Me revoilà. Je ne vous avais pas oubliés, je ne m’étais pas perdu dans le boulot, mais dans Les traîtres, pavé passionnant de Giancarlo de Cataldo. L’auteur du monumental Romanzo criminale, son meilleur roman jusque là, quitte (momentanément ?) le polar et revient en fanfare avec ce roman historique incontournable.
De 1844 à 1870 ce qui sera l’Italie est en guerre. Français, patriotes, mafia (qui ne s’appelle pas encore la mafia), camorra, empire austro-hongrois … complotent, trahissent, promettent, tuent, gracient au gré des alliances qui se font et se défont dans le grand bouillonnement que l’on pourra ensuite appeler l’unification de l’Italie. Espions, utopistes, modérés, radicaux, marxistes, paysans, nobles, affairistes, aventuriers, truands … Tous participent, tous ont un but. Dans ce chaos, Giancarlo de Cataldo nous attache plus précisément aux pas de :
- Lorenzo Di Vallelaura : patriote originaire de Venise qui, pour sauver sa peau, est contraint de devenir espion pour l’empire austro-hongrois … dans un premier temps.

════════

TRAVAIL DEMANDÉ:
Recopiez, dans la critique des Traîtres, le passage qui va de « De 1844 à 1870 » jusqu'à « un premier temps. ».

Lignes du jeu de données:
════════

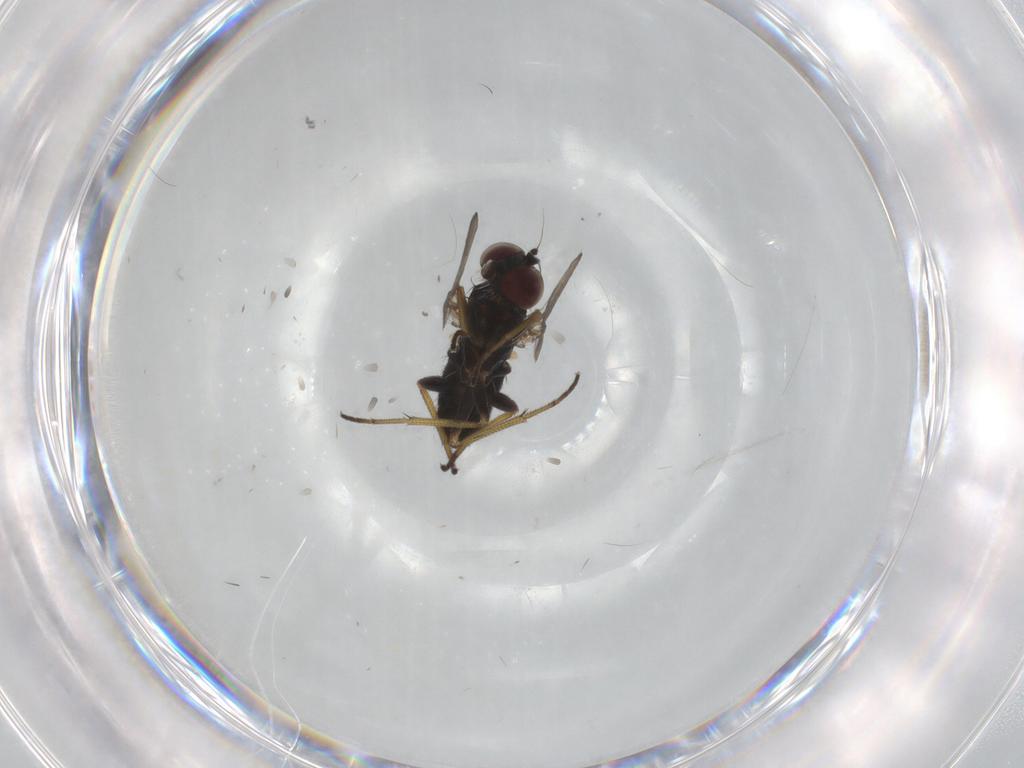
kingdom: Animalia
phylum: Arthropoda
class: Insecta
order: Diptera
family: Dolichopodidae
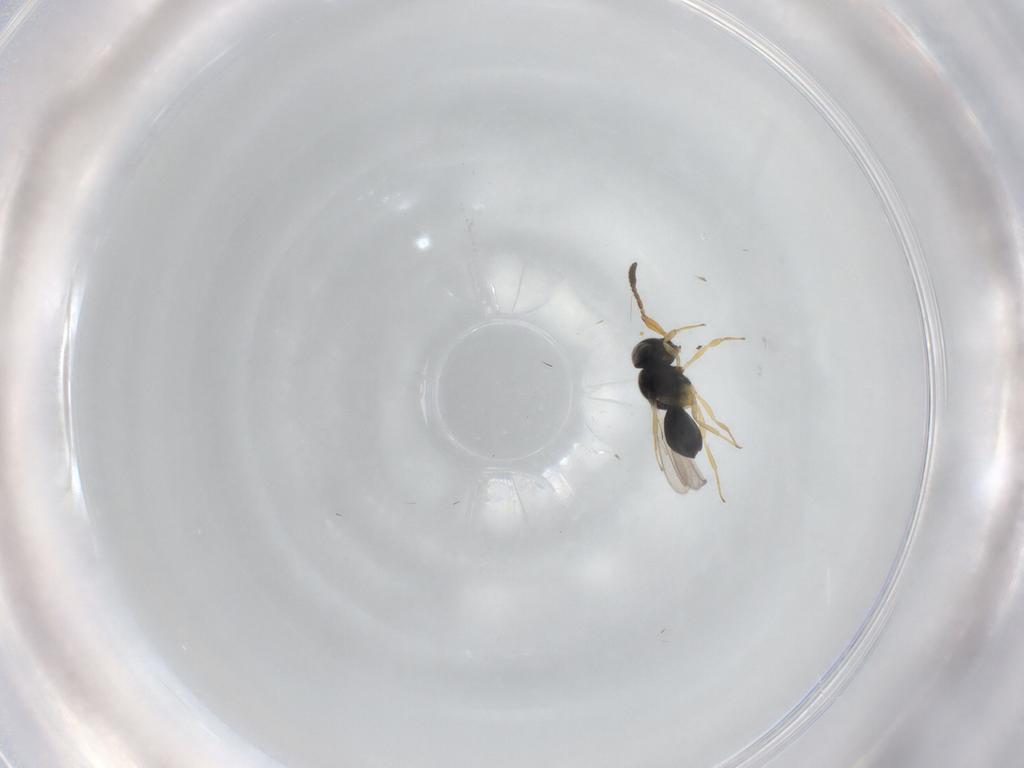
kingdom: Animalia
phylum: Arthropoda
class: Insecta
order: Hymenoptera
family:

════════

RÉPONSE ATTENDUE:
De 1844 à 1870 ce qui sera l’Italie est en guerre. Français, patriotes, mafia (qui ne s’appelle pas encore la mafia), camorra, empire austro-hongrois … complotent, trahissent, promettent, tuent, gracient au gré des alliances qui se font et se défont dans le grand bouillonnement que l’on pourra ensuite appeler l’unification de l’Italie. Espions, utopistes, modérés, radicaux, marxistes, paysans, nobles, affairistes, aventuriers, truands … Tous participent, tous ont un but. Dans ce chaos, Giancarlo de Cataldo nous attache plus précisément aux pas de :
- Lorenzo Di Vallelaura : patriote originaire de Venise qui, pour sauver sa peau, est contraint de devenir espion pour l’empire austro-hongrois … dans un premier temps.